28. Es kann dahin gestellt bleiben, ob die Einspruchsabteilung ihr Ermessen bezüglich der Zulassung dieses Antrags falsch ausgeübt hat, wie von der Beschwerdeführerin vorgetragen wurde. Denn die Kammer findet, dass die Einspruchsabteilung dem Einwand der Beschwerdeführerin gegen die Zulassung des entsprechenden Antrags, wonach sie von dieser Änderung überrascht wurde und keine Gelegenheit gehabt habe, dieses nur in Figur 1 gezeigte Merkmal zu recherchieren, nicht ausreichend Beachtung geschenkt und dadurch das rechtliche Gehör (Artikel 113(1) EPÜ) der Beschwerdeführerin beschnitten hat.
29. In ihrer Begründung, die Änderungen in das Verfahren zuzulassen, hat die Einspruchsabteilung zwar knapp dargelegt, warum die Beschwerdeführerin nicht überrascht sein durfte. Diese Begründung hält aber einer Überprüfung nicht stand.
Der Begründung in der Mitte der Seite 5 der Entscheidung ist nicht zu entnehmen, auf Grundlage welcher Argumente der Beschwerdeführerin die Einspruchsabteilung zu der Auffassung gelangte, dass die Beschwerdeführerin das Stirnseiten-Merkmal selbst in die Diskussion eingeführt hätte.
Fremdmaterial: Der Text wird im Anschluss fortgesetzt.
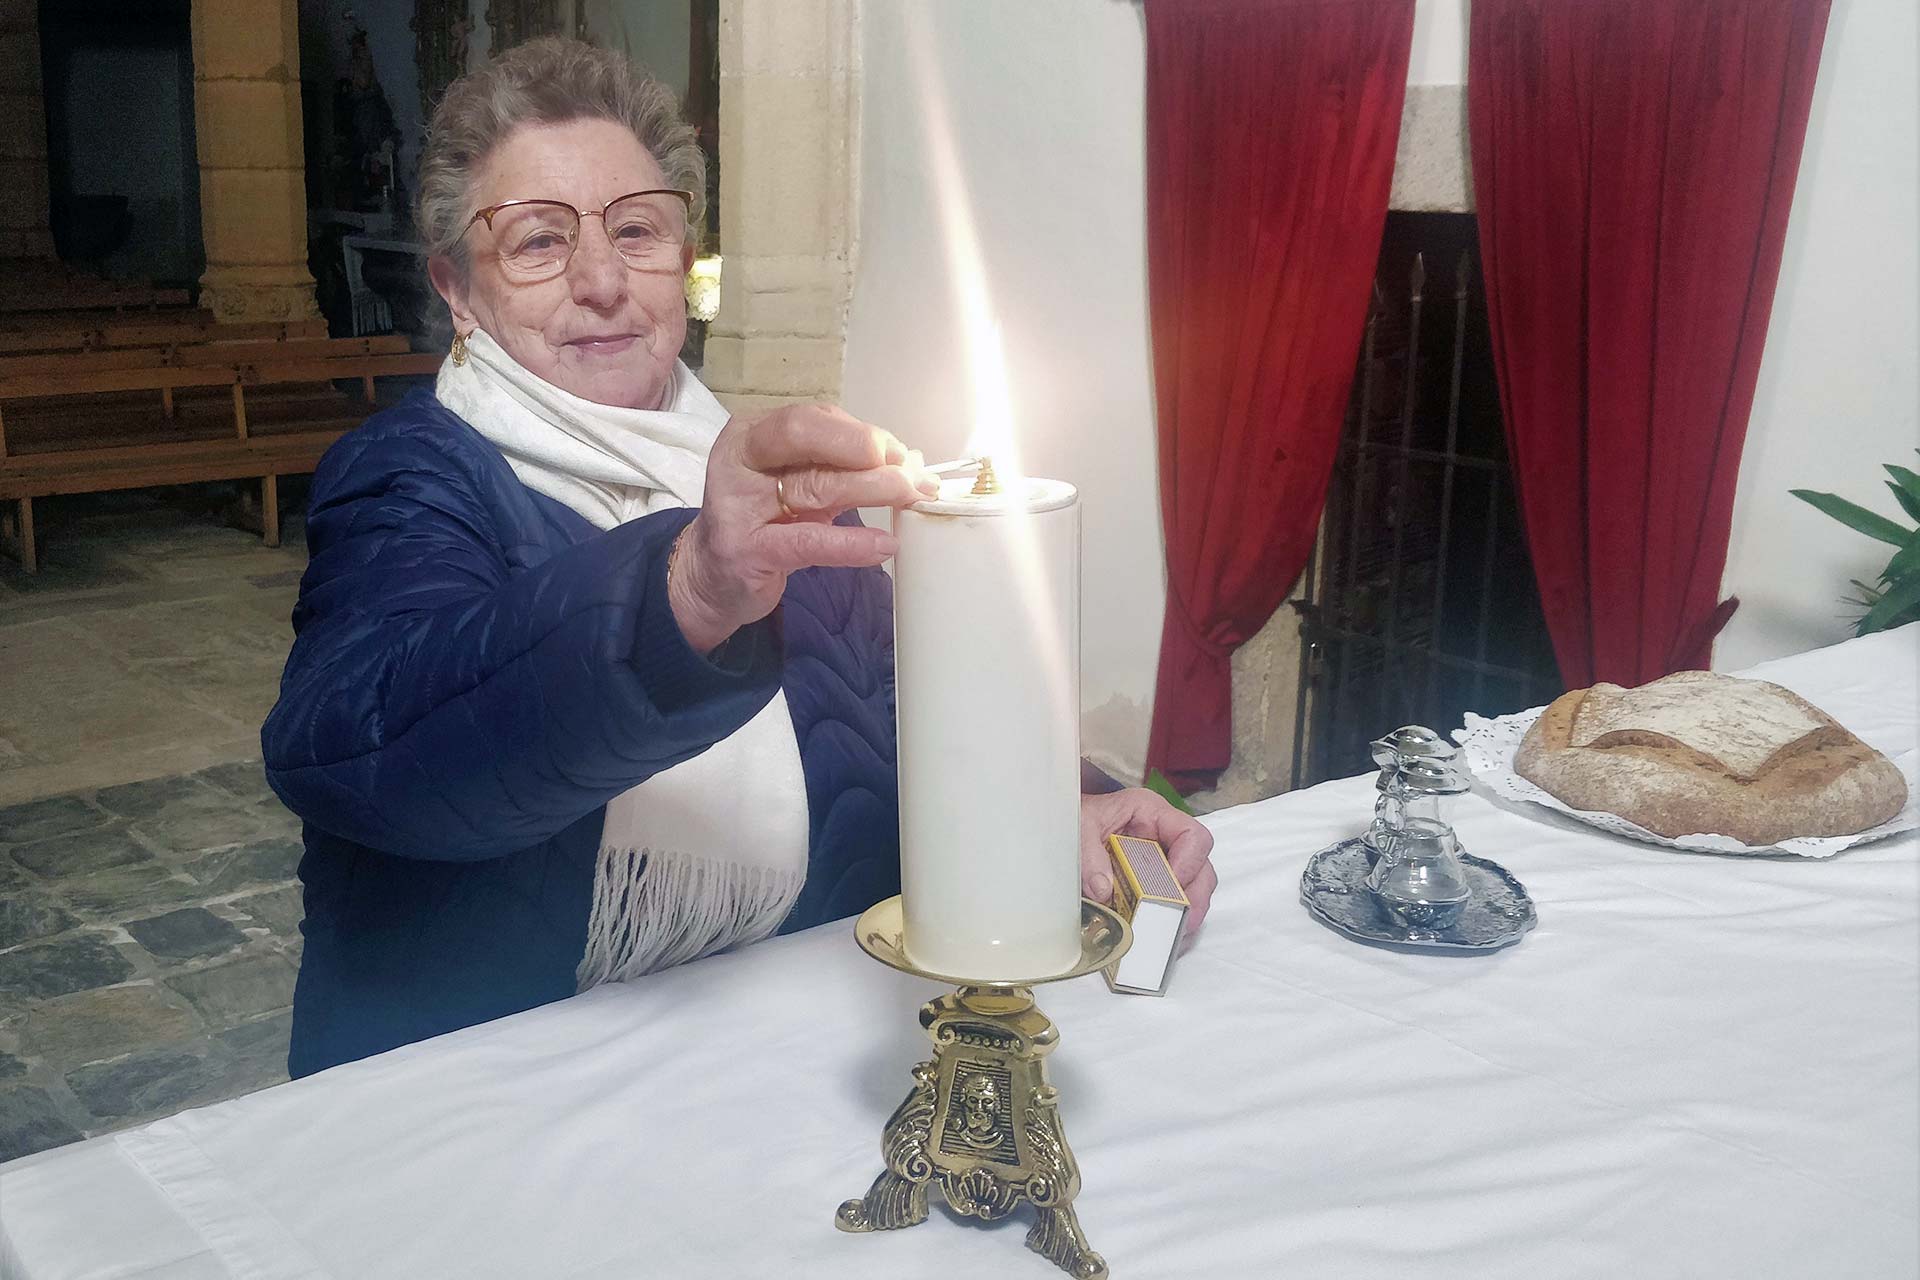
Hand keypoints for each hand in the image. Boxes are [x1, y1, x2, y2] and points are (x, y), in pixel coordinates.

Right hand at [671, 403, 936, 651]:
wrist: (711, 577)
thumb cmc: (762, 522)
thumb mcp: (797, 484)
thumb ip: (841, 467)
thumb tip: (907, 460)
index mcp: (752, 434)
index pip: (811, 418)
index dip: (860, 432)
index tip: (899, 452)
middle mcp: (739, 460)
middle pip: (805, 437)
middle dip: (863, 449)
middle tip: (909, 473)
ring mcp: (739, 506)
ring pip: (813, 486)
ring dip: (872, 490)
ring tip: (912, 498)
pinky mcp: (746, 551)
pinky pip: (807, 542)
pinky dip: (851, 544)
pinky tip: (884, 545)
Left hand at [1078, 789, 1216, 942]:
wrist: (1066, 824)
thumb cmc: (1079, 817)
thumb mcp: (1080, 828)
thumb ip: (1089, 857)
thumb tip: (1103, 889)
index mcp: (1152, 812)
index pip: (1192, 835)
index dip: (1190, 863)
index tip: (1172, 886)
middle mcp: (1165, 836)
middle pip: (1201, 867)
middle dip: (1192, 898)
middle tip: (1176, 920)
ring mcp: (1165, 860)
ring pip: (1194, 888)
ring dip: (1184, 913)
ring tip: (1167, 933)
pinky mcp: (1157, 882)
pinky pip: (1176, 902)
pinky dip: (1170, 919)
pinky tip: (1158, 932)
Die Kammer kann jedenfalls allein der Erwähnung der Stirnseiten des Gehäuses im Zusammenhang mit der Auslegung des zuvor eingefügten Mantel-Merkmals oder auf Grund seiner Hervorhebung durch Unterstreichung in dem relevanten Abschnitt des Schreibens der Beschwerdeführerin (siehe oben Punkt 26) nicht entnehmen, dass dem Stirnseiten-Merkmal nach Auffassung der Beschwerdeführerin eine besondere Bedeutung zukommen sollte.
Darüber hinaus wurde, wie aus dem Vorhergehenden folgt, das Merkmal und seine mögliche Bedeutung für den im Patent offenbarten Gegenstand in keiner Weise in der Beschreibung oder den Ansprüchen erwähnt. Auch im Zusammenhang mit dem Mantel-Merkmal, dessen vermeintliche Wirkungen und Vorteile ebenfalls nicht beschrieben wurden, ist deshalb nicht erkennbar, dass dem Stirnseiten-Merkmal eine besondere Bedeutung zukommen könnte. Die entsprechende Änderung in der mündlichen Verhandlung war für die Beschwerdeführerin darum nicht vorhersehbar.
30. Zeit für weitere Recherchen, die implizit in ihrer Kritik an der Zulassung der Änderung in der mündlichen Verhandlung eingefordert wurde, wurde ihr von der Einspruchsabteilung nicht gewährt. Der Beschwerdeführerin wurde damit verwehrt, auf die Änderungen mit angemessenen Mitteln reagieren zu können. Dies stellt eine Verletzung des rechtlichen Gehörs dar (Artikel 113 (1) EPÜ), worin die Kammer einen wesentlichen Verfahrensmangel erkennt, der die Rückzahlung der Beschwerdegebühr rechtfertigt.